━━━ GIVEN PASSAGE ━━━

You may be thinking, “if it is not a significant HRSA audit risk, then what is the big deal?” The short answer, is, Government Dollars. We don’t talk about it much, but the 340B program savings isn’t government dollars, it’s manufacturer discounts. Therefore, the legal and financial risks are smaller. When it comes to government dollars, there is the potential for a financial penalty and even legal penalties. Inappropriate billing of Medicaid and Medicare can raise Fraud, Waste, and Abuse concerns. Although this normally refers to egregious acts of commission, such as billing for services you did not actually provide, it is possible that accidental over billing could be considered a form of abuse. Typical fines are 1.5 times the issue/amount in question (e.g., overbilling in the case of charging incorrectly).

━━━ INPUT DATA ━━━

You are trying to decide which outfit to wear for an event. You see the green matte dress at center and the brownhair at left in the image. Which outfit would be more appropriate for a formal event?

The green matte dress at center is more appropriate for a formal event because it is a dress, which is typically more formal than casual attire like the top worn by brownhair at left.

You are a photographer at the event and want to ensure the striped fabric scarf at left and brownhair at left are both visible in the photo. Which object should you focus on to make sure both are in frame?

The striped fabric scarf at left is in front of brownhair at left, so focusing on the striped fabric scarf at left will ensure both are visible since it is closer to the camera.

━━━
━━━ INPUT DATA ━━━

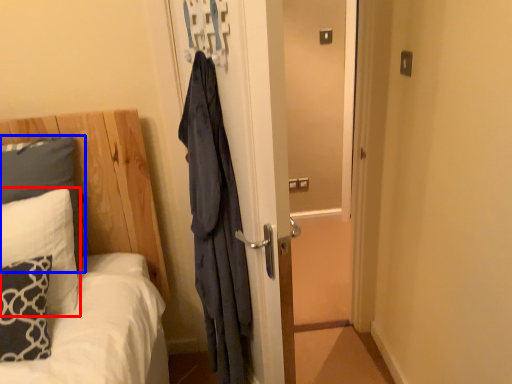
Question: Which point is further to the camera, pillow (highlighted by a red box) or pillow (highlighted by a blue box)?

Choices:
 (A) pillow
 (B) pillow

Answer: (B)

━━━
━━━ INPUT DATA ━━━

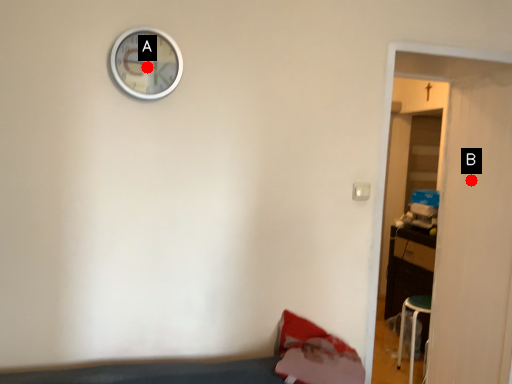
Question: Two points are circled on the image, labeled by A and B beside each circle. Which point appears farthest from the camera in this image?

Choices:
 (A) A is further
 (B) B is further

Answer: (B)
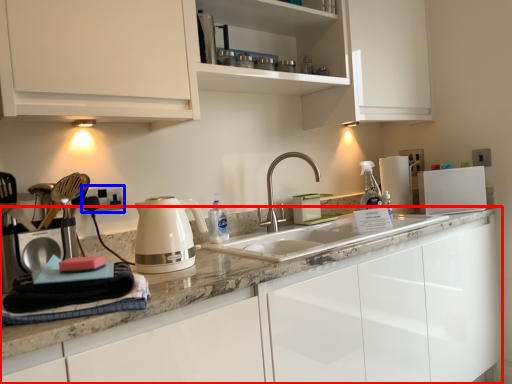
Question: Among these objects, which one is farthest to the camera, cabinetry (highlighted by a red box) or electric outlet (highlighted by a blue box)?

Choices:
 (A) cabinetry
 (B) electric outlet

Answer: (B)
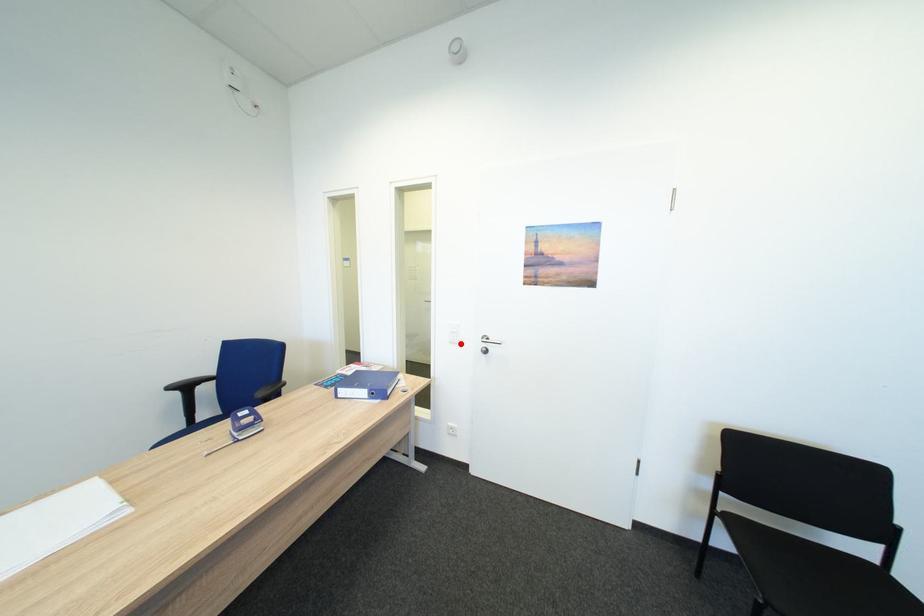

━━━

**QUESTIONS TO ANSWER:**
A. According to the passage on 340B billing risk, how large are typical fines?
B. List the concerns that the passage on 340B billing risk says inappropriate billing of Medicaid and Medicare can raise.
C. Translate this sentence from the passage on 340B billing risk into Spanish: "Inappropriate billing of Medicaid and Medicare can raise Fraud, Waste, and Abuse concerns."
The entries have no connection to the passage on 340B billing risk.

**TASK-BY-TASK RESULTS:**
A. Typical fines are 1.5 times the issue or amount in question.

B. Fraud, Waste, Abuse

C. La facturación inapropiada de Medicaid y Medicare puede generar preocupaciones de fraude, despilfarro y abuso.